Exercise objective:
Rewrite the lines below, replacing "value" with "reading" and keeping everything else unchanged. Omit the pictures from your output.

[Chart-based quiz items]

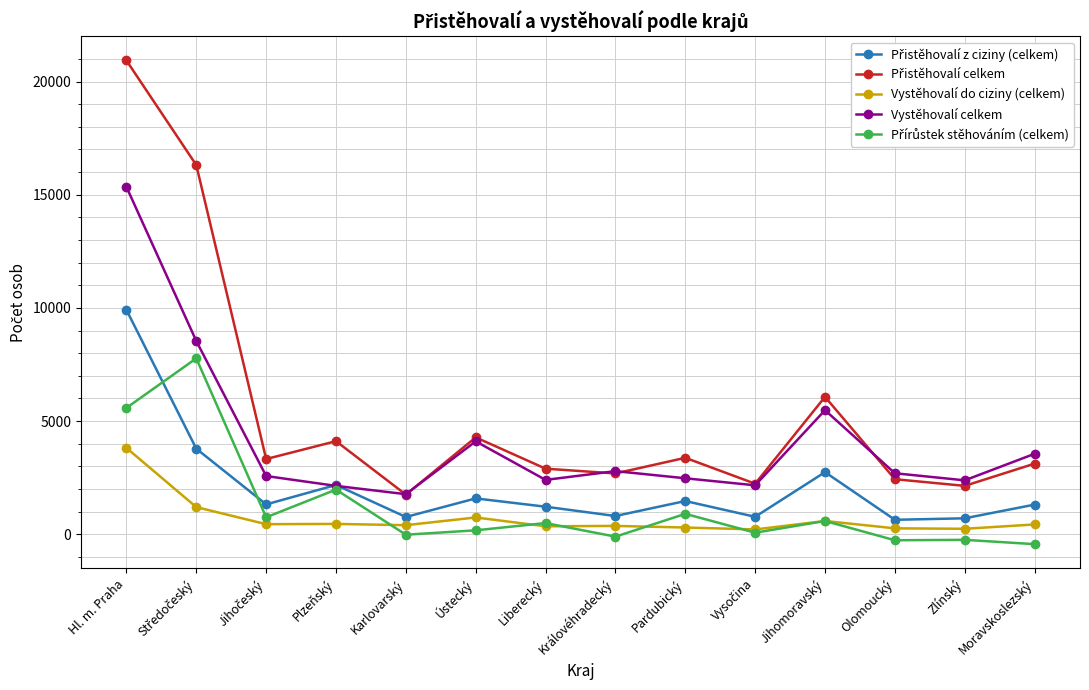

Is it true that Vystěhovalí celkem equals 1045 at Liberecký?

False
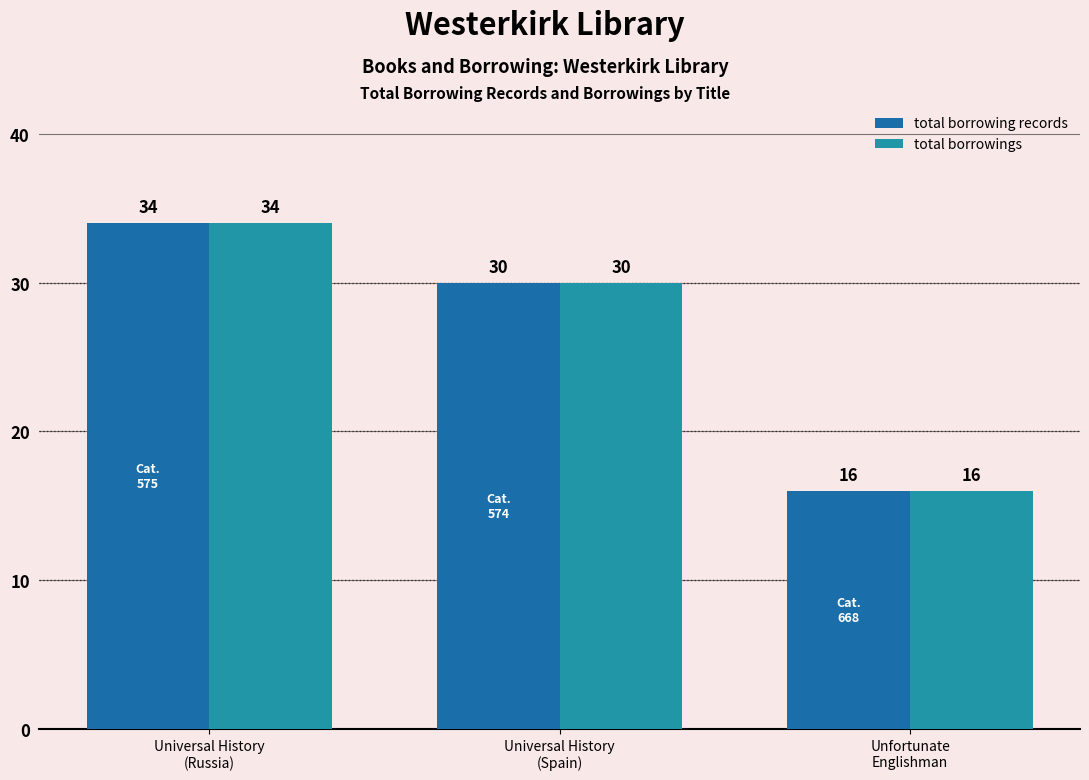

Rank the series at Unfortunate
Englishman from lowest to highest value.

total borrowing records, total borrowings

Answer to the problem:
Is it true that Vystěhovalí celkem equals 1045 at Liberecký?

False

Rank the series at Unfortunate
Englishman from lowest to highest reading.

total borrowing records, total borrowings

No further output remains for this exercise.